* _Input for this task_:
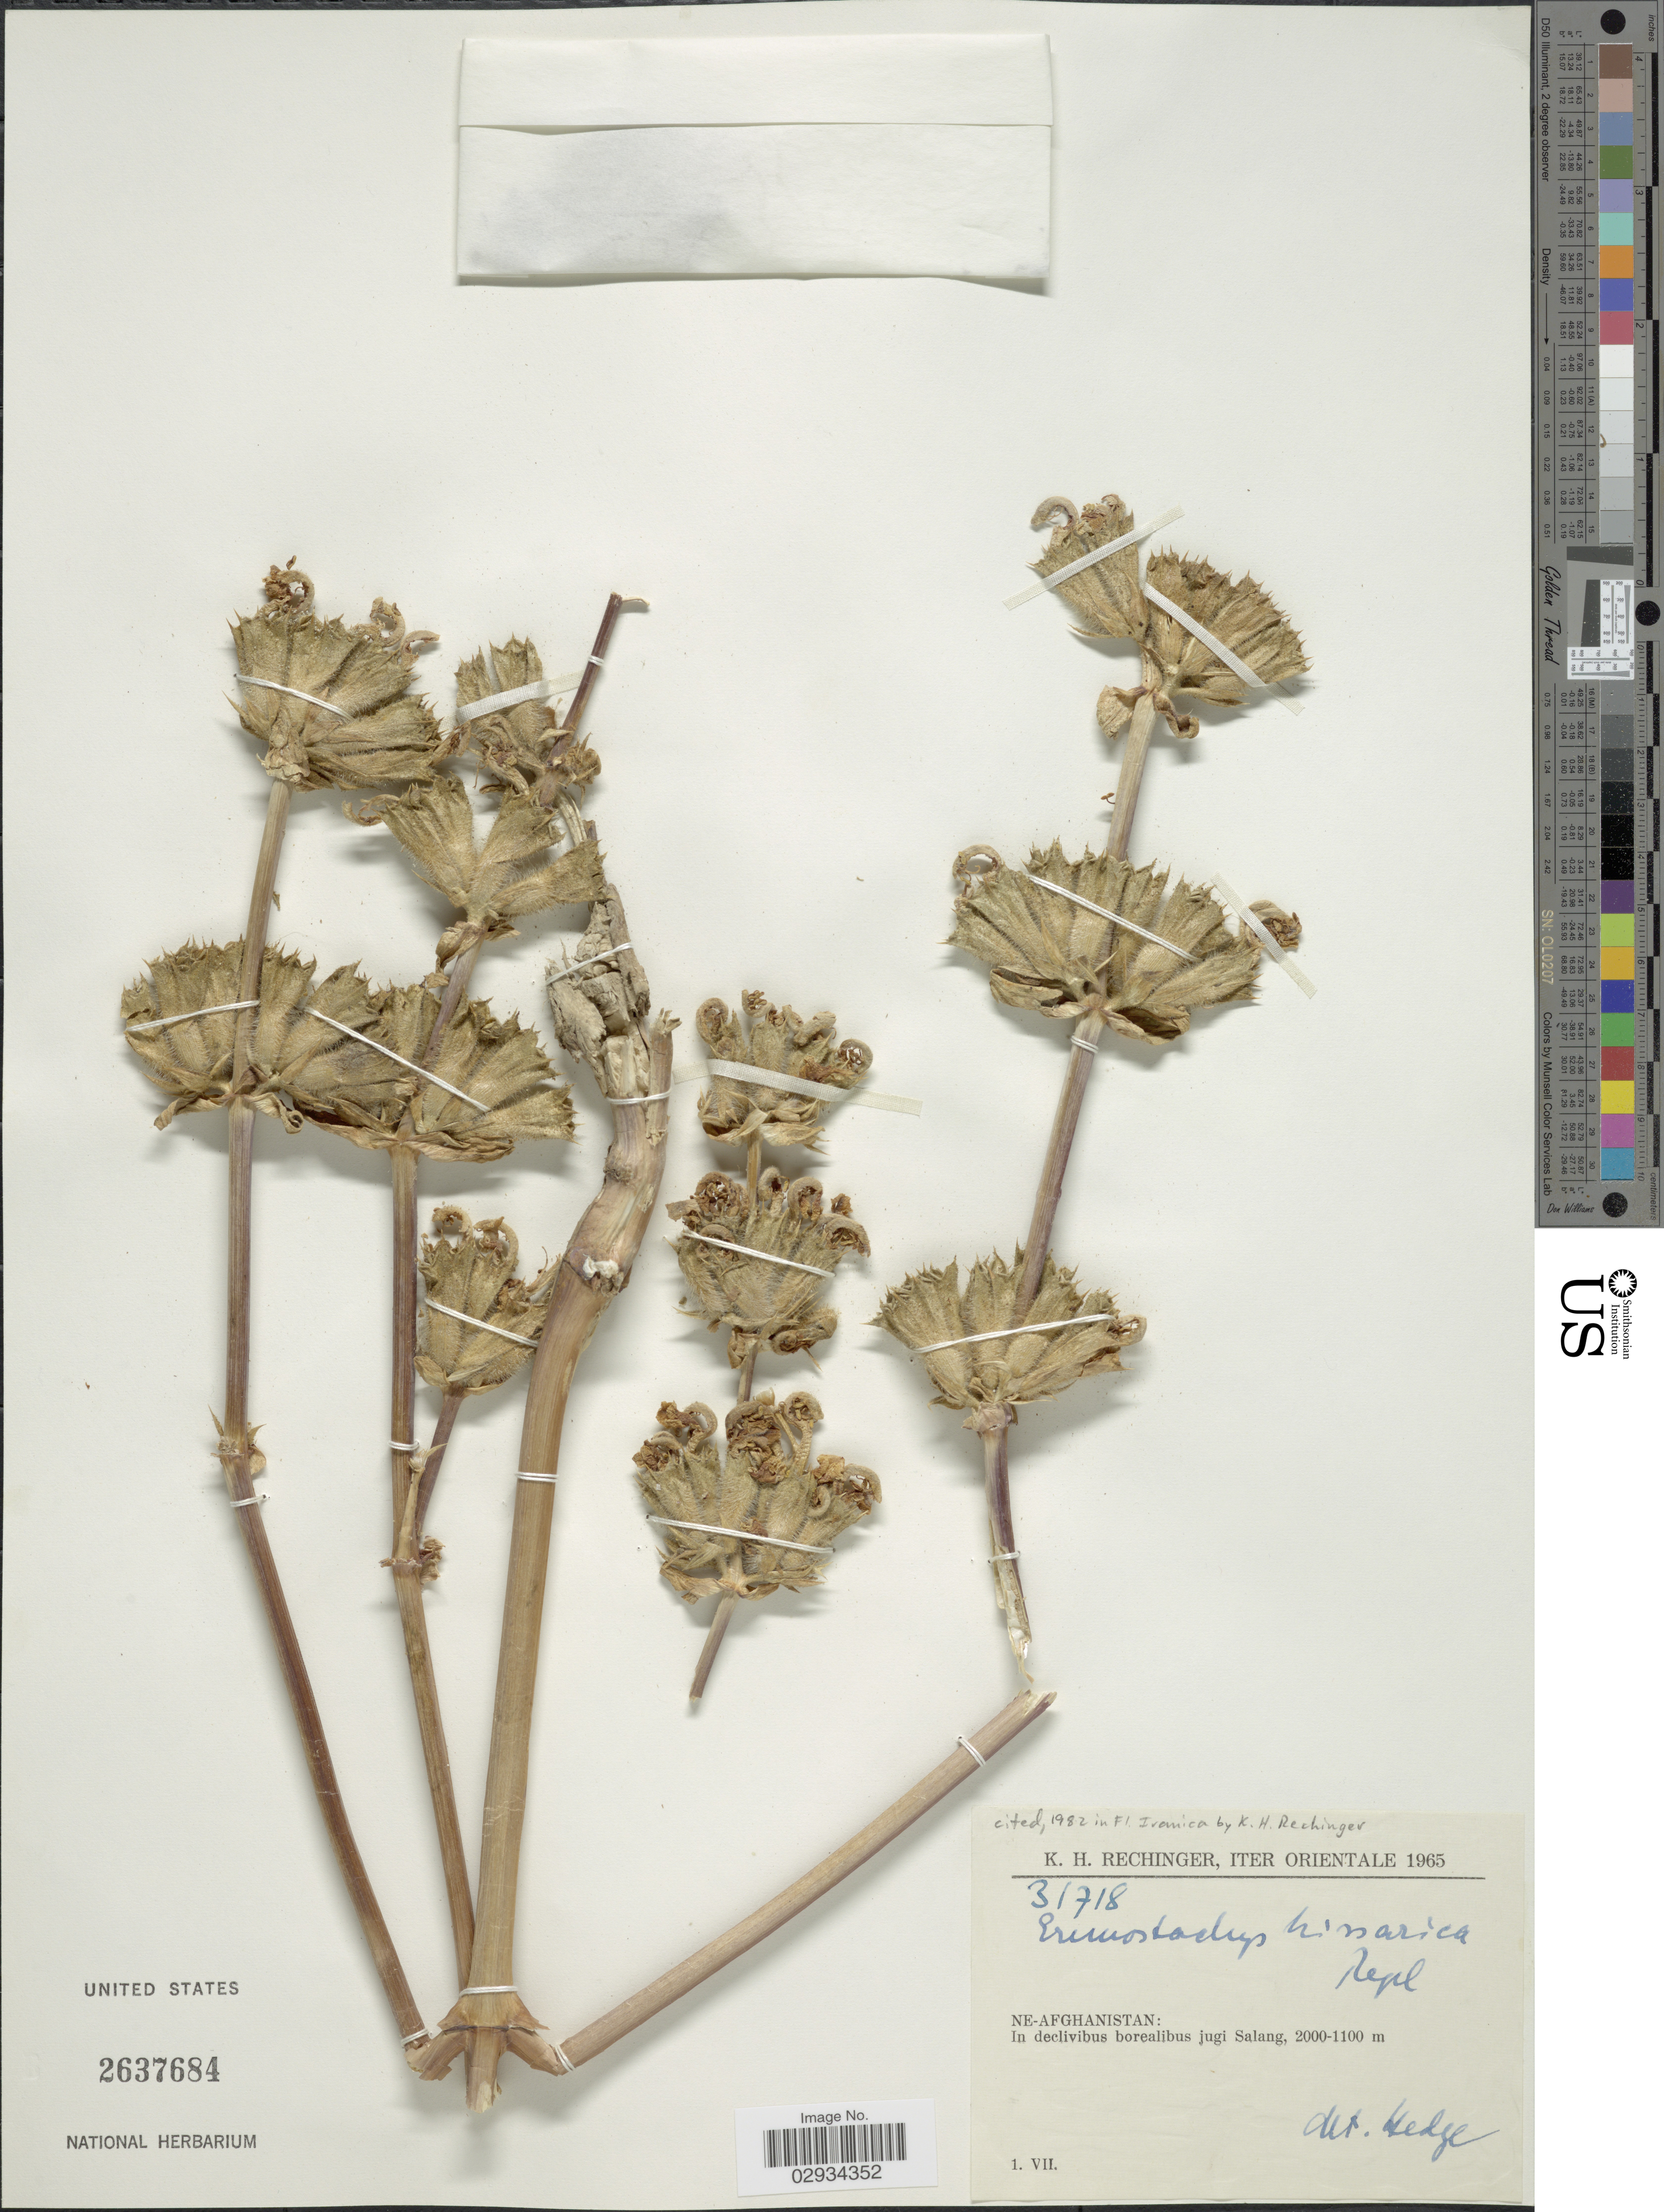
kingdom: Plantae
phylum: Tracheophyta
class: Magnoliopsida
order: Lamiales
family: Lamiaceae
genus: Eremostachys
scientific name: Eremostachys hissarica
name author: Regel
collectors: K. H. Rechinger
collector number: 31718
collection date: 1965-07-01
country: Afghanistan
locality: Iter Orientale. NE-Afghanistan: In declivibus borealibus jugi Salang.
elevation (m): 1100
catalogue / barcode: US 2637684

* _Task description_: Copy out the lines of every item above word for word, and leave the pictures out of your answer.

* _Exercise result_:
kingdom: Plantae
phylum: Tracheophyta
class: Magnoliopsida
order: Lamiales
family: Lamiaceae
genus: Eremostachys
scientific name: Eremostachys hissarica
name author: Regel
collectors: K. H. Rechinger
collector number: 31718
collection date: 1965-07-01
country: Afghanistan
locality: Iter Orientale. NE-Afghanistan: In declivibus borealibus jugi Salang.
elevation (m): 1100
catalogue / barcode: US 2637684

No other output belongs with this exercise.